- **Task objective**
Copy out the listing below word for word, character for character.

[[ Source material open ]]

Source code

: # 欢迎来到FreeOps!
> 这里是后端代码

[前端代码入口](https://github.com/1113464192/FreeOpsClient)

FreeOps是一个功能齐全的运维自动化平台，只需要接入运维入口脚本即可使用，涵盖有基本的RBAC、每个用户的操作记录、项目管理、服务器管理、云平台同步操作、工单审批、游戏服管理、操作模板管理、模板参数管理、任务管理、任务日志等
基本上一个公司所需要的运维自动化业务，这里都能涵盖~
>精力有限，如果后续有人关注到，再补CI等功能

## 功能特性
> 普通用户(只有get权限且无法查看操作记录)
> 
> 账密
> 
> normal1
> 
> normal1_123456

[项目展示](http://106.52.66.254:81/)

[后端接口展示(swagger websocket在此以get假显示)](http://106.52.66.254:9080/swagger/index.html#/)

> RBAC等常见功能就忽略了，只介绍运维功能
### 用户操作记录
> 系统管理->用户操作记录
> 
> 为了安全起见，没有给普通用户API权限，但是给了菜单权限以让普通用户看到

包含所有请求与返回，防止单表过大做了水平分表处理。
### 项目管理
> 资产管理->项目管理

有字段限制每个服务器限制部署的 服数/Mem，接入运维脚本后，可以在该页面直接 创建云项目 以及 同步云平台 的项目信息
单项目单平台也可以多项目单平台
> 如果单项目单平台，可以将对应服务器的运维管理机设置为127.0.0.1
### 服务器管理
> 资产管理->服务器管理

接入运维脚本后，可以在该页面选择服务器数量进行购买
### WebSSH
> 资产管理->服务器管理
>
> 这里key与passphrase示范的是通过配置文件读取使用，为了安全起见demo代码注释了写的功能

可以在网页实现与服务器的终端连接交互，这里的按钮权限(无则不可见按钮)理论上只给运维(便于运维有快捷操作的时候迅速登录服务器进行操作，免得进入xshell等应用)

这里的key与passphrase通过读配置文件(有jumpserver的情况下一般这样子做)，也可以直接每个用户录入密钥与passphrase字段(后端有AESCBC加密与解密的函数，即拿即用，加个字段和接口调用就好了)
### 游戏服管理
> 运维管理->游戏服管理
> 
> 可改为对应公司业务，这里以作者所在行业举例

[[ Source material closed ]]

- **Response to this task**
Source code

: # 欢迎来到FreeOps!
> 这里是后端代码

[前端代码入口](https://github.com/1113464192/FreeOpsClient)

FreeOps是一个功能齐全的运维自动化平台，只需要接入运维入口脚本即可使用，涵盖有基本的RBAC、每个用户的操作记录、项目管理、服务器管理、云平台同步操作、工单审批、游戏服管理、操作模板管理、模板参数管理、任务管理、任务日志等
基本上一个公司所需要的运维自动化业务，这里都能涵盖~
>精力有限，如果后续有人关注到，再补CI等功能

## 功能特性
> 普通用户(只有get权限且无法查看操作记录)
> 
> 账密
> 
> normal1
> 
> normal1_123456

[项目展示](http://106.52.66.254:81/)

[后端接口展示(swagger websocket在此以get假显示)](http://106.52.66.254:9080/swagger/index.html#/)

> RBAC等常见功能就忽略了，只介绍运维功能
### 用户操作记录
> 系统管理->用户操作记录
> 
> 为了安全起见，没有给普通用户API权限，但是给了菜单权限以让普通用户看到

包含所有请求与返回，防止单表过大做了水平分表处理。
### 项目管理
> 资产管理->项目管理

有字段限制每个服务器限制部署的 服数/Mem，接入运维脚本后，可以在该页面直接 创建云项目 以及 同步云平台 的项目信息
单项目单平台也可以多项目单平台
> 如果单项目单平台，可以将对应服务器的运维管理机设置为127.0.0.1
### 服务器管理
> 资产管理->服务器管理

接入运维脚本后，可以在该页面选择服务器数量进行购买
### WebSSH
> 资产管理->服务器管理
>
> 这里key与passphrase示范的是通过配置文件读取使用，为了安全起见demo代码注释了写的功能

可以在网页实现与服务器的终端连接交互，这里的按钮权限(无则不可见按钮)理论上只给运维(便于运维有快捷操作的时候迅速登录服务器进行操作，免得进入xshell等应用)

这里的key与passphrase通过读配置文件(有jumpserver的情况下一般这样子做)，也可以直接每个用户录入密钥与passphrase字段(后端有AESCBC加密与解密的函数，即拿即用，加个字段和接口调用就好了)
### 游戏服管理
> 运维管理->游戏服管理
> 
> 可改为对应公司业务，这里以作者所在行业举例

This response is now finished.